CONSTITUTION CORNER - Article 46
LEAVING VALLEY FORGE
By Judy Leithe
The British Army, under General William Howe, had occupied the American Capital of Philadelphia, from the fall of 1777 through the spring of 1778, causing the Continental Congress to flee to the safety of York, Pennsylvania. Howe and his officers took over the most exclusive homes in the city and lived in luxury, while the rest of the city was ravaged by the rank and file British soldiers.
In the meantime at Valley Forge, General Washington's army was receiving intense military training by the highly-disciplined, Baron von Steuben. No army could match the minutemens' independent spirit, loyalty, and accuracy with their long-rifles. Now, they could perform with the precision of a well-trained military force.
By May, word reached Washington, as well as the British, that the French Parliament had declared their alliance with the American cause -- although tangible assistance wouldn't arrive until mid-summer. However, the British immediately realized that their vast fleet of war ships would be challenged by the French Navy, both at sea, as well as by what their long-time enemy would now be supplying the Americans in terms of artillery, soldiers and, funding.
In his definitive biography of George Washington, "Washington -- A Life," Ron Chernow gives an example of the Culper Spy Ring's intricate detective work, which helped Washington interpret various British movements:
On June 16 Washington received a clue that the British stood on the verge of leaving Philadelphia: (the officers) have asked for the immediate return of their clothing from the laundry. Two days later, ten thousand British and Hessian troops began shuffling across New Jersey toward New York, slowed by a baggage train of fifteen hundred wagons that stretched for twelve miles.
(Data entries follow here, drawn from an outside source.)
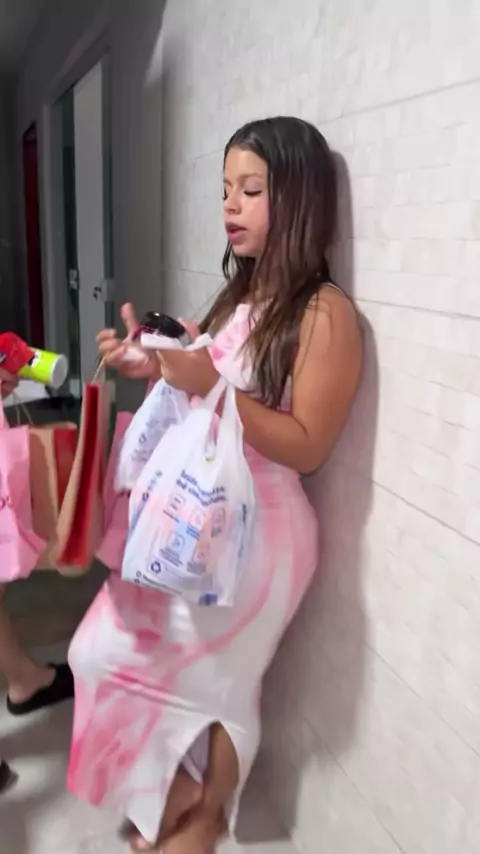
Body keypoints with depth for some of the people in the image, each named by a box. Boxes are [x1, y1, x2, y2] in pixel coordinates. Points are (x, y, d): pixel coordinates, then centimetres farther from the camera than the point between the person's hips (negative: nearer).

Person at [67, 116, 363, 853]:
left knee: (212, 679, 8)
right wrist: (151, 370, -3)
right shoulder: (240, 296, 10)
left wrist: (210, 386, -27)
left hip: (257, 527, -8)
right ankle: (176, 794, 42)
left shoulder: (325, 313, -14)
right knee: (114, 652, 17)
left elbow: (306, 448, -18)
On June 18, 1778, within hours of the British evacuation of Philadelphia, General Benedict Arnold and his troops reclaimed the city, which allowed the Continental Congress to return to the U.S. Capital, as well. Because of his two prior leg wounds, which left him with a noticeable limp, Arnold had appealed to Washington for a new assignment -- that of Military Governor of Philadelphia. In his new role, Arnold wasted no time taking part in the lavish social scene of the elite, while his Commander, General Washington, led his army out of Valley Forge in pursuit of the departing British Army.
Washington's second in command had been General Charles Lee, who foolishly allowed himself to be captured by the British in December of 1776. While in captivity, Lee apparently ridiculed Washington's leadership and, shared strategic military information with his captors, in exchange for comfortable lodgings. Washington had been aware of Lee's inflated ego, but this treasonous behavior was unknown to him. In the spring of 1778, word came of Lee's release from prison. Always attentive to decorum, Washington rode out to meet him, and the two generals rode into the Valley Forge camp together.
As the plan was laid out to track down and engage the British as they marched toward New York, Lee first declined to lead an advance corps of 6,000 men into battle. However, when Washington chose twenty-year-old, Major General Lafayette to take his place; Lee, fearing losing his position to a junior officer, decided to participate in the attack, whereupon, Washington divided the unit into two parts, to be led by each officer.
On the morning of June 19th, the Continental Army began taking their leave of Valley Forge. There was an unmistakable sense of gratitude and esteem emanating from General Washington, as he inspected his army as they marched smartly to the cadence of fifes and drums. Without radios or phones, music was the only way of communicating with large armies on the move.
Washington's generals, filled with pride over their re-trained troops, were eager to confront the British; among them, the ever-pugnacious, Major General "Mad Anthony" Wayne, upon whose leadership Washington could rely. Conversely, at the point of engagement with the British, General Lee's commands to his troops were confusing and caused them to think he wanted them to retreat.
As Washington encountered some of Lee's men as they fled, he ordered them to stand by and wait to regroup with the rest of their unit. When Washington said to the soldiers, "Can you fight?" they responded with resounding cheers.
When Lee rode up, Washington shouted, "What is the meaning of this, sir?" Lee stammered that he thought the troops weren't able to stand against the British. This comment enraged Washington, who replied, "You damned poltroon! They are able, and by God, they shall do it."
The Battle of Monmouth, the largest and fiercest battle of the Revolution, claimed hundreds of lives on both sides. Many soldiers also perished from the relentless heat, including Washington's horse, which collapsed underneath him. By nightfall, it was clear to the British Commander, Henry Clinton, that, even though he had a larger army, the Americans were causing too much damage to his troops, who were too exhausted to continue to fight. Washington also recognized that his men were spent so, he decided not to push them into pursuing the British the next day. Both sides had a sense of victory, while the battle was considered a draw.